Subnet: A portion of a network identified by a prefix such as 192.0.2.0/24.
Prefix: A block of IP addresses; BGP announcements operate on prefixes.
ARP (Address Resolution Protocol): Maps IPv4 addresses to MAC addresses on a local network.
NDP / Neighbor Discovery: IPv6’s replacement for ARP, used to learn link-layer addresses.
Default Gateway: The router a device uses to reach destinations outside its local subnet.
Autonomous System (AS): A network under the control of one organization that uses a shared routing policy.
AS Number (ASN): A unique number identifying an Autonomous System.

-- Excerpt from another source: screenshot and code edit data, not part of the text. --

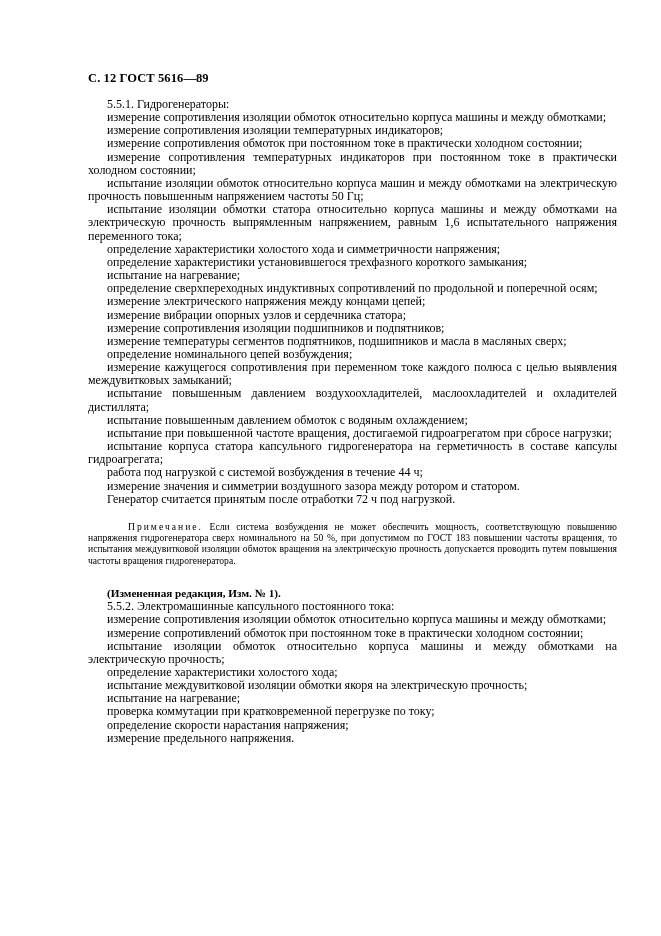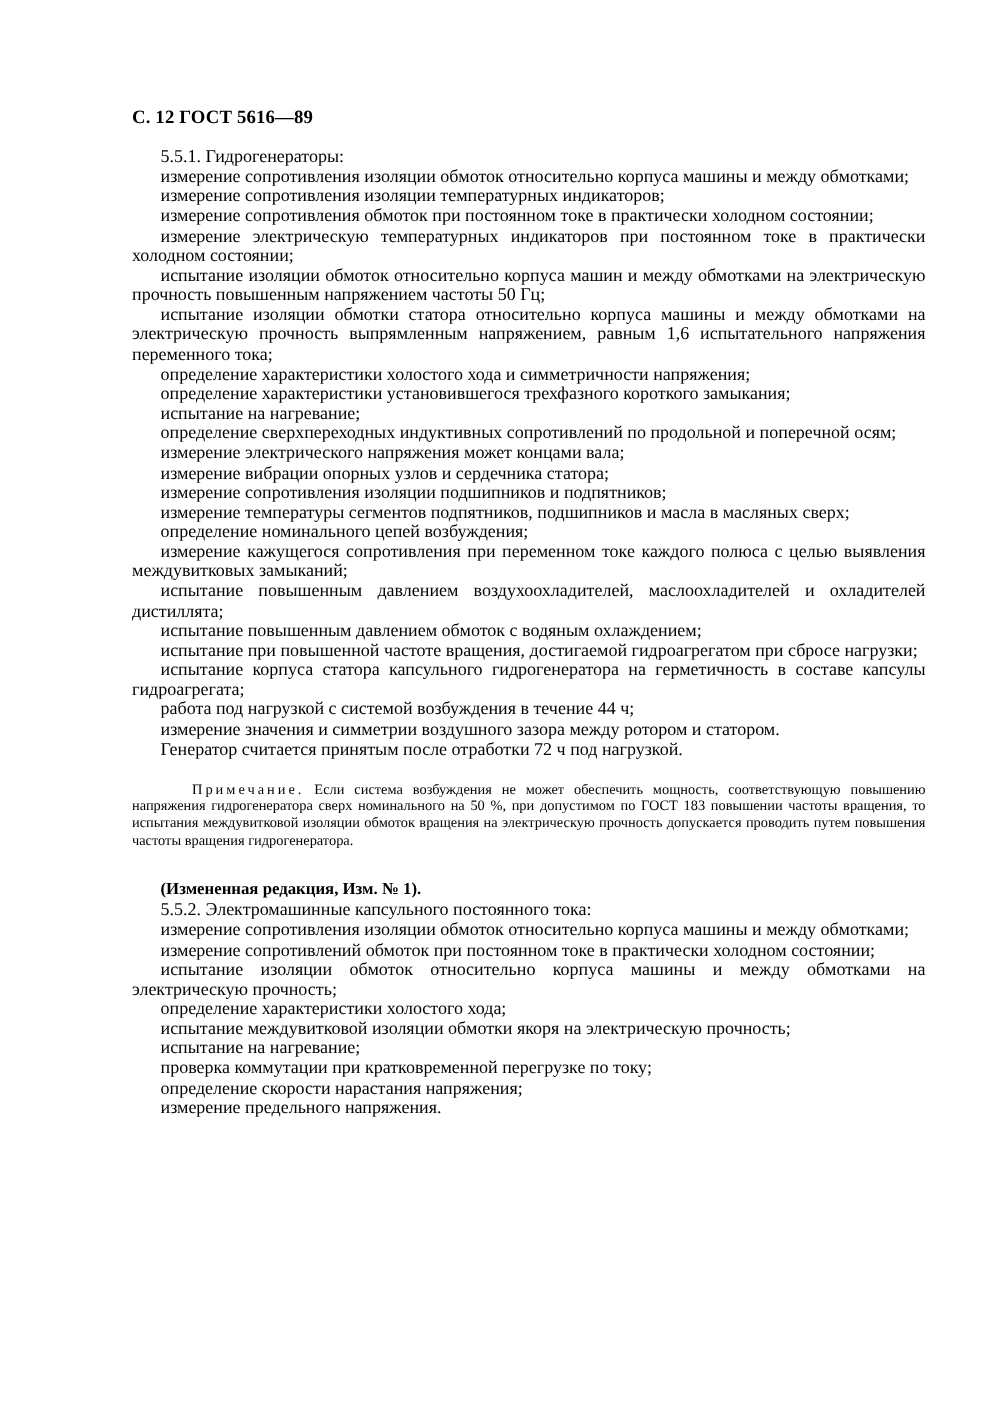--- a/index.html
+++ b/index.html
@@ -38,7 +38,7 @@
     <p class="para">измерение сопротивления изоляции обмоток относительно корпуса машины и между обмотками;</p>
     <p class="para">измерение сопротивления изоляции температурных индикаторов;</p>
     <p class="para">измерение сопротивления обмоток при постоянном токе в практически холодном состоянии;</p>
-    <p class="para">измерение электрическую температурных индикаторов при постоянном токе в практически холодном состоянии;</p>
+    <p class="para">измерение сопротивления температурных индикаторов при постоянном токе в практически холодном состоянии;</p>
     <p class="para">испытание изоляции обмоток относительно корпуса машин и между обмотками на электрическую прочность повышенным напряжением частоты 50 Гц;</p>
     <p class="para">испытание изоляции обмотки статора относительно корпуса машины и между обмотками на электрическую прочность выпрямленным напряжением, равным 1,6 испытательного напряжения переменного тока;</p>
     <p class="para">определение характеристики холостого хода и симметричности напряжения;</p>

BGP (Border Gateway Protocol): The protocol that exchanges routing information between ASes.
Route Announcement: A BGP message stating that an AS can reach a particular IP prefix.
BGP Hijack: An unauthorized or incorrect route announcement that redirects traffic.
RPKI: A system that uses digital certificates to prove which AS may announce which prefix.
ROA (Route Origin Authorization): A signed statement listing which AS is authorized to originate a prefix.
BGPsec: An extension of BGP that signs each hop in the AS path to authenticate the route.
Black Hole: A routing outcome where traffic is dropped instead of delivered.
Man-in-the-Middle (MITM): An attack where the adversary intercepts, reads, or alters traffic.
Path Length: The number of ASes a route passes through; BGP prefers shorter paths when prefixes tie.
Prefix Specificity: More specific prefixes (for example, /25 vs. /24) take priority in BGP routing.